The fate of artists is to be outlived by their creative legacies. The tragedy of Brendan Scanlon, the Chicago artist and Madison native known by his street-artist alias of SOLVE, is that he was murdered before he could leave a more complete artistic bequest. This is the takeaway from the current retrospective of his work, on view through October 9, in the Ray Edwards Gallery at Madison East High School.
A 2002 graduate of East, Scanlon had gone on to study at the Illinois Institute of Art. Pursuing a professional career as a graphic designer for a Chicago marketing firm, he also drew attention as a prolific and inventive Windy City street artist until his stabbing death in June 2008.
On display from 8 a.m. to 4 p.m. Mondays through Fridays, the retrospective suggests the relentless enormity of his talent across a variety of media, and some probability that he was destined to join the ranks of such renowned street artists as Banksy, Basquiat, Haring, Solveig and Quinones. Visitors to the exhibit are asked to check in at the school's welcome center.

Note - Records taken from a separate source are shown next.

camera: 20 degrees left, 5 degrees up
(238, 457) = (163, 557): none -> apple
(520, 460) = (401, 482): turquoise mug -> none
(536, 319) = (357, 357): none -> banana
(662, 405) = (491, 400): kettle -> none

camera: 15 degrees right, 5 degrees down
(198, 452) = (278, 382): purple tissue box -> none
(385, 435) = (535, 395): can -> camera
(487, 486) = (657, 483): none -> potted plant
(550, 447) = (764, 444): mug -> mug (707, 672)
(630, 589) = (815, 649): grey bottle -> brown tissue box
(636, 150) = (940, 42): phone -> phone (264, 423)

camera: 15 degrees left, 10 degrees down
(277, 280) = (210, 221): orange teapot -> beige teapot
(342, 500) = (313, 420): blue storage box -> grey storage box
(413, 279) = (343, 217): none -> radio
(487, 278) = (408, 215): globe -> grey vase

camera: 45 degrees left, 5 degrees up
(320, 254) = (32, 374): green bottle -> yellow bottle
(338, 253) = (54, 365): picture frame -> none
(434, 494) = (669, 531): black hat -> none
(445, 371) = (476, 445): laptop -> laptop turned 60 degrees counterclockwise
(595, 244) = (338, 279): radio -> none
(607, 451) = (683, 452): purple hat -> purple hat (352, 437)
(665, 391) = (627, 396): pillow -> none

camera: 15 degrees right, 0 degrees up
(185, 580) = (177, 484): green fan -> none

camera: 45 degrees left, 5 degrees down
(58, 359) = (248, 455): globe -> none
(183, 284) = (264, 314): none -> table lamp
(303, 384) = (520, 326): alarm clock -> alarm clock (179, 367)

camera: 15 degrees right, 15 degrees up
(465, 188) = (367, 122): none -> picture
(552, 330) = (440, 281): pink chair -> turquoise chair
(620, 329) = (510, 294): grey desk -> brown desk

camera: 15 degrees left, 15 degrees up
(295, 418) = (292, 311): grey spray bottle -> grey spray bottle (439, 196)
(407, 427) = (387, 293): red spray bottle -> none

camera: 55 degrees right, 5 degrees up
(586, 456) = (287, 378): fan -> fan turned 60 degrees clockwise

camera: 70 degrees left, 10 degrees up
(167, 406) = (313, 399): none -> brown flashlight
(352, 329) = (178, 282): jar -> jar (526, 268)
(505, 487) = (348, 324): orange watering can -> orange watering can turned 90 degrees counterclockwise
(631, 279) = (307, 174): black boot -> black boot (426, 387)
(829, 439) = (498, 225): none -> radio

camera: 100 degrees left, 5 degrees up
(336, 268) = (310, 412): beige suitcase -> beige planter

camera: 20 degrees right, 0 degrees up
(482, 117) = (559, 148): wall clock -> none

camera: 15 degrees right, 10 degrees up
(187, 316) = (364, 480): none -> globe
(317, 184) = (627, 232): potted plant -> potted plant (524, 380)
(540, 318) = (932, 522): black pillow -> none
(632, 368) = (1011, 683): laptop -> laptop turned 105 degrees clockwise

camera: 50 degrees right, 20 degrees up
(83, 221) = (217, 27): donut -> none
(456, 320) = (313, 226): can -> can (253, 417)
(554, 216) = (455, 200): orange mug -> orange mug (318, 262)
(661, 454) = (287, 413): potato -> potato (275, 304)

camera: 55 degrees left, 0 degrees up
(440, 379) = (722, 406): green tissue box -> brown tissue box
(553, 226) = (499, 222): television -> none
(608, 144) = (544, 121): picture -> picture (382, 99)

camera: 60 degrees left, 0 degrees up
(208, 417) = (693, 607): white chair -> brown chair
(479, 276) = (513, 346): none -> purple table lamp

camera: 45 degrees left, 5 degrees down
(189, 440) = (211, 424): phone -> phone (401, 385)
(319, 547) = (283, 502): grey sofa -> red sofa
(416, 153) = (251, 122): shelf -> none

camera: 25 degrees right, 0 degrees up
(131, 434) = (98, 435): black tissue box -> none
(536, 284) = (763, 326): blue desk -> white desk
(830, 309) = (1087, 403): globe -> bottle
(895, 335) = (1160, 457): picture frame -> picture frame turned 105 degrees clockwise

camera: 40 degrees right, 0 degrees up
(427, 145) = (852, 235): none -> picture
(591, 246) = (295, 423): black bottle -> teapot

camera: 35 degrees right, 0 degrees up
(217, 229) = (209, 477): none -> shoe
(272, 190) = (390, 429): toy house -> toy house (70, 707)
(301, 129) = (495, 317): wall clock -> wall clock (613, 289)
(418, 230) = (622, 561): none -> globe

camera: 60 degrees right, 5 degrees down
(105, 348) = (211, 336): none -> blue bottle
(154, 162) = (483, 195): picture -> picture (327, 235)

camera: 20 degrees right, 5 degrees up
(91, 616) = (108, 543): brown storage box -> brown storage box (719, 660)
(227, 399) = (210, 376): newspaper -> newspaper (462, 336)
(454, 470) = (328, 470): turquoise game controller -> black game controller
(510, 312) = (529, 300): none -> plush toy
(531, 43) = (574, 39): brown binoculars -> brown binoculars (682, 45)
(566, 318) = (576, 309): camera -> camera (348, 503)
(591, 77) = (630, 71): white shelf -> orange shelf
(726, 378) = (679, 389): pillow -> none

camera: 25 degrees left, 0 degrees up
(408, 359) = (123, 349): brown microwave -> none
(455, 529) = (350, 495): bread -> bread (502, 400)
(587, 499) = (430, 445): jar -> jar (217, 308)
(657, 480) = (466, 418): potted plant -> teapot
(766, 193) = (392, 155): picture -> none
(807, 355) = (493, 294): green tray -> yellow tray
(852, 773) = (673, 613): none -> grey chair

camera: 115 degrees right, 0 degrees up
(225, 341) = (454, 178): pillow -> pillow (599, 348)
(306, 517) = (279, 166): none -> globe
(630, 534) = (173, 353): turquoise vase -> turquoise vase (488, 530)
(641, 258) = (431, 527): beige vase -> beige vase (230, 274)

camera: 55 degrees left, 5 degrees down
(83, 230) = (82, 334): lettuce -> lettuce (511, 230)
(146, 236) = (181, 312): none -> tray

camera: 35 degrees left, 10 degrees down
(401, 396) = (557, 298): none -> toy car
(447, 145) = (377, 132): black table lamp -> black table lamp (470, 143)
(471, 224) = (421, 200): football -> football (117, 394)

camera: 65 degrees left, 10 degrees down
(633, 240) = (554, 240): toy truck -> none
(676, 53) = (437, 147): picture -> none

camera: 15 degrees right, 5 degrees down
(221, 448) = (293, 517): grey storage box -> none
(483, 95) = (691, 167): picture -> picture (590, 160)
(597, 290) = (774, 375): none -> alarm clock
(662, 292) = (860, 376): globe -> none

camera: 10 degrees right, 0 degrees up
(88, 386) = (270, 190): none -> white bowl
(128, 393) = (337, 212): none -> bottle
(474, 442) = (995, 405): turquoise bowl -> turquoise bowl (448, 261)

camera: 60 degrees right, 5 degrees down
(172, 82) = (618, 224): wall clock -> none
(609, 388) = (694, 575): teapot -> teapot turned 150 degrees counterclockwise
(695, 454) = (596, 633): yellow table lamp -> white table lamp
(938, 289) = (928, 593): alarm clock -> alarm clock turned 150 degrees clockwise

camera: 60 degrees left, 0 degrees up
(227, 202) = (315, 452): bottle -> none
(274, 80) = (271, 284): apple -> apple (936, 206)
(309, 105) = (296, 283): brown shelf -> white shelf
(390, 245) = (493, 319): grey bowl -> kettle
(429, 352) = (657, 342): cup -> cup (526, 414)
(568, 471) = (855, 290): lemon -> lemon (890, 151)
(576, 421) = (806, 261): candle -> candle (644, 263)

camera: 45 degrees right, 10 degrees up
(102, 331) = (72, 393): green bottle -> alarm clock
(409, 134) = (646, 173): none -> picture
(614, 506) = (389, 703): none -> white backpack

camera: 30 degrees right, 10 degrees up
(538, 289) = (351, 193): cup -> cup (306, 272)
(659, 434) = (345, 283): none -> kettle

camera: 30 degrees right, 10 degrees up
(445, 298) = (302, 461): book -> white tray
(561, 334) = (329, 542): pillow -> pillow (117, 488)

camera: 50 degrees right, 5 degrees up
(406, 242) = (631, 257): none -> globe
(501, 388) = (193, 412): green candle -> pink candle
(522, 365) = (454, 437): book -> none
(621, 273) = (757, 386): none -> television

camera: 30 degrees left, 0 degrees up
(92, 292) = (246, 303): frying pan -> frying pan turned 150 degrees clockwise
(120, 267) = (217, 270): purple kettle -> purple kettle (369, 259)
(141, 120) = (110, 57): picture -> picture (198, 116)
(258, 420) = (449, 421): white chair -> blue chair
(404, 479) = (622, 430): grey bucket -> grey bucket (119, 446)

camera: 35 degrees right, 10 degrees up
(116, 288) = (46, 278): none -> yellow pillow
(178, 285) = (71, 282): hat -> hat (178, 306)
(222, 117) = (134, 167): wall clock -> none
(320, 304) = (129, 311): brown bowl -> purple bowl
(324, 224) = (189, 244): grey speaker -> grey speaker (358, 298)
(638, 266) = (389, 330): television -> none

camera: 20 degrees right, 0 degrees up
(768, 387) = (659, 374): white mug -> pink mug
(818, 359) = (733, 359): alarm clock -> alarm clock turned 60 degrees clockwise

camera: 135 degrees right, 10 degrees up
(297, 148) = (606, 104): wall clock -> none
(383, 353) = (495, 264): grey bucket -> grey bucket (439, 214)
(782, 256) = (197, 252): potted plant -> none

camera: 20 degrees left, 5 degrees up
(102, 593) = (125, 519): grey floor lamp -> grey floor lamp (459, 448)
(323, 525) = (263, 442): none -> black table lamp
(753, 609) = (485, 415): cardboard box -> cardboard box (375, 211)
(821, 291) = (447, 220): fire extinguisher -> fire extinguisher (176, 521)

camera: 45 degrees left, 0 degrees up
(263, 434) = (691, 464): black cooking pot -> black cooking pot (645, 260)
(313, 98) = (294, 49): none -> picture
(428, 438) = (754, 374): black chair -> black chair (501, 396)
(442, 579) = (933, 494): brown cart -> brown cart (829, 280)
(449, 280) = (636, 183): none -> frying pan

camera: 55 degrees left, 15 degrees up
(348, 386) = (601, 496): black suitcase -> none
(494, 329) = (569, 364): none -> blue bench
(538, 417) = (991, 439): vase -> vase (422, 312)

If a few of these works appear hasty, most convey a disciplined command of both concept and execution. In recognizing that all the works in this retrospective were done by an artist who died at 24, the viewer confronts all that has been lost -- all the unknowable art SOLVE might have produced across the span of four or five more decades, all the bold concepts and intriguing media he might have explored if a knife had not cut short his life and its creative impulse.